Another show I watched was the Mozart Requiem. I went alone because I didn't bother to ask around to see who'd be interested, and indeed it turned out to be more appreciatory to watch an orchestra alone. But the performance itself was only mediocre though it's different from the conventions, because it added in Gregorian chants and poetry readings. By this, Conductor Malfred Haneck wrote, that he hopes the audience could come to a close look of how Mozart viewed death.

I don't know was it only the Hong Kong Philharmonic Orchestra, the musicians were not very professional to me. I'm not talking about their music, but the way they waited for they turn to perform. Some were looking around, a few were sitting with their legs spread (though they're in pants), and one was even resting his head on his arms which were on his knees.

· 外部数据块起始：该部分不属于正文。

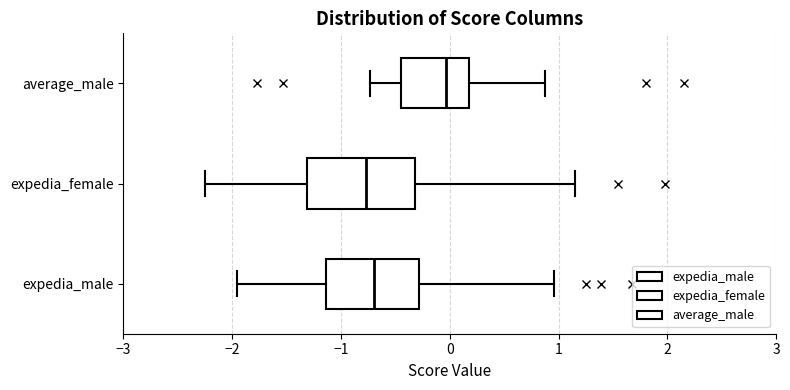

Reading bottom to top, read every box against the x-axis: the position of its median line, the range the box covers, and the ends of its whiskers. The values are not printed on the chart, so give them approximately, as read against the axis.

expedia_male: median -0.7, box -1.1 to -0.3, whiskers -2.0 to 1.0
expedia_female: median -0.8, box -1.3 to -0.3, whiskers -2.3 to 1.2
average_male: median 0.0, box -0.5 to 0.2, whiskers -0.7 to 0.9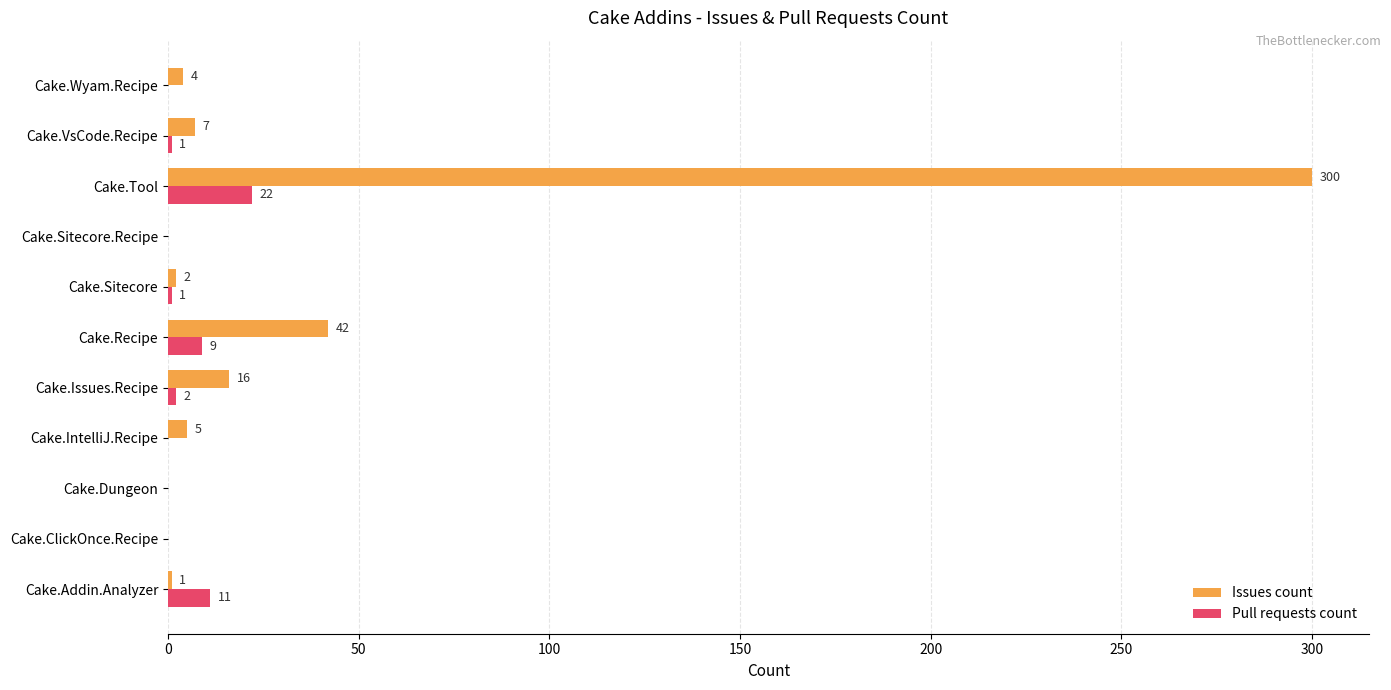

Which series has the widest spread of values?

Issues count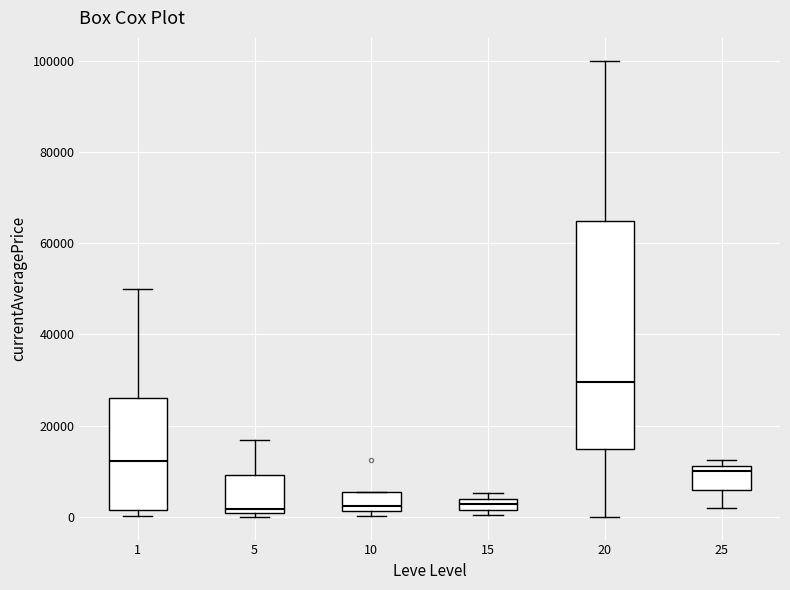

Which box is the tallest, from its lower edge to its upper edge?

20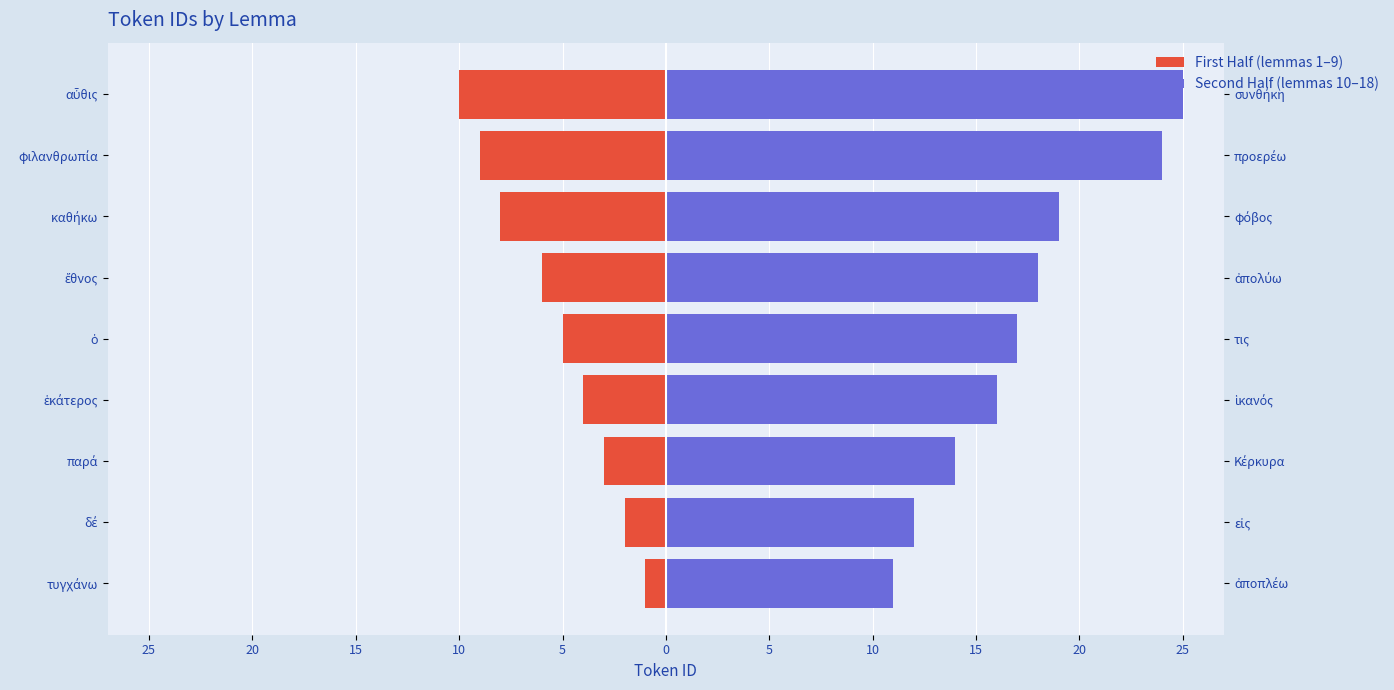

How many bars are there in each group?

2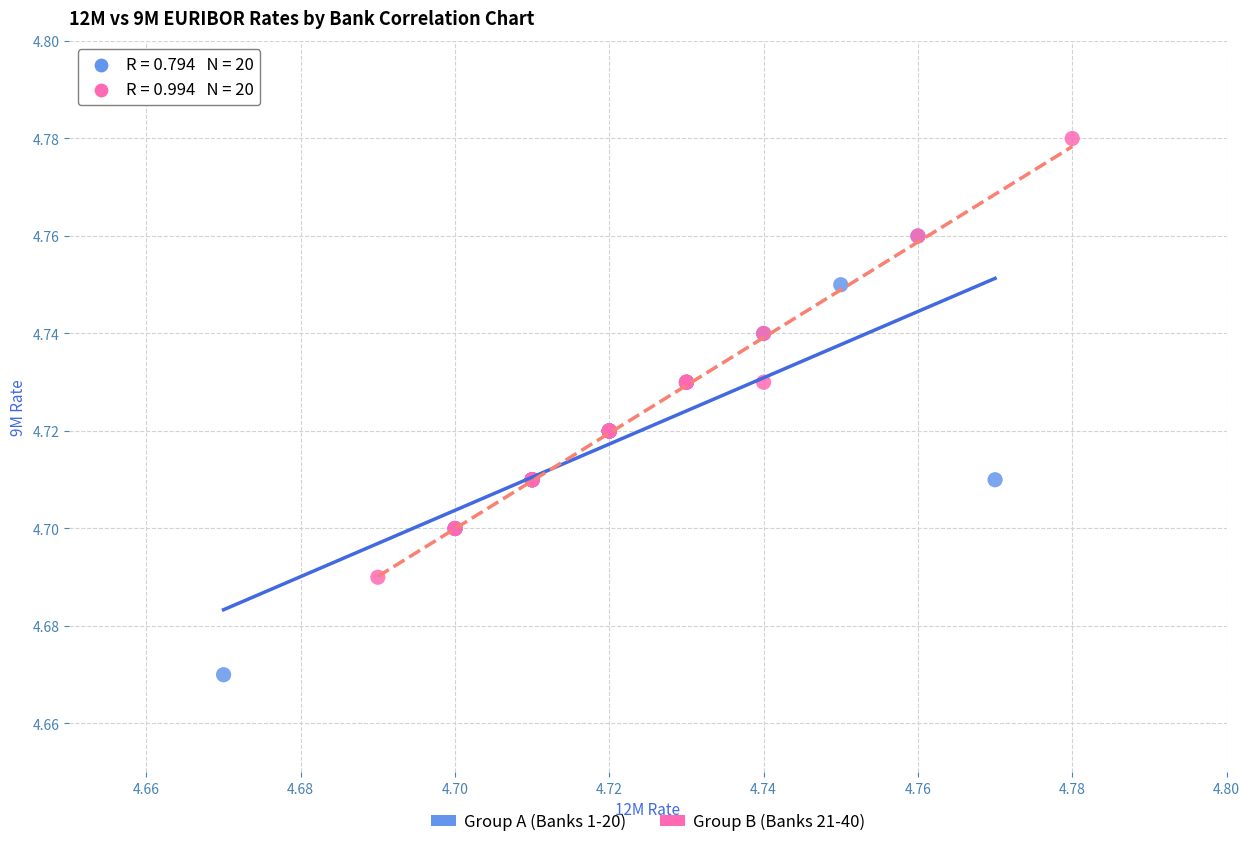

Which series contains the highest Y value?

Group B (Banks 21-40)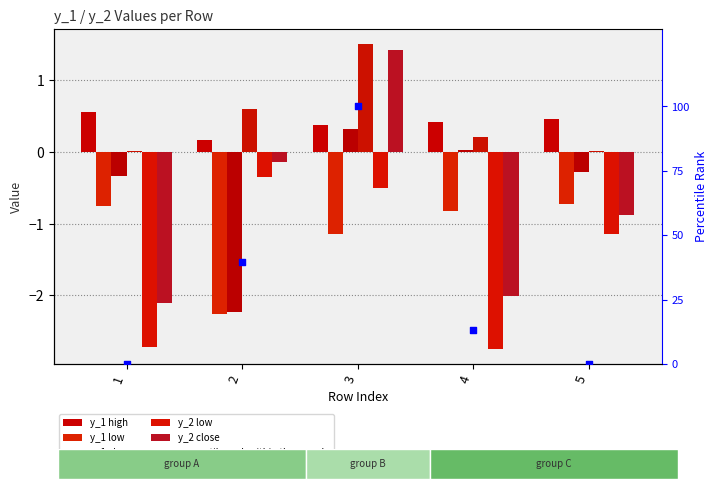

What is the total value across all series at 3?

2.0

The best show I watched, the Blind Boys of Alabama, was actually an unexpected one. Gospel singing in Southern accent was nostalgic to me, and the blind boys made a success in lighting up the spirit of every audience.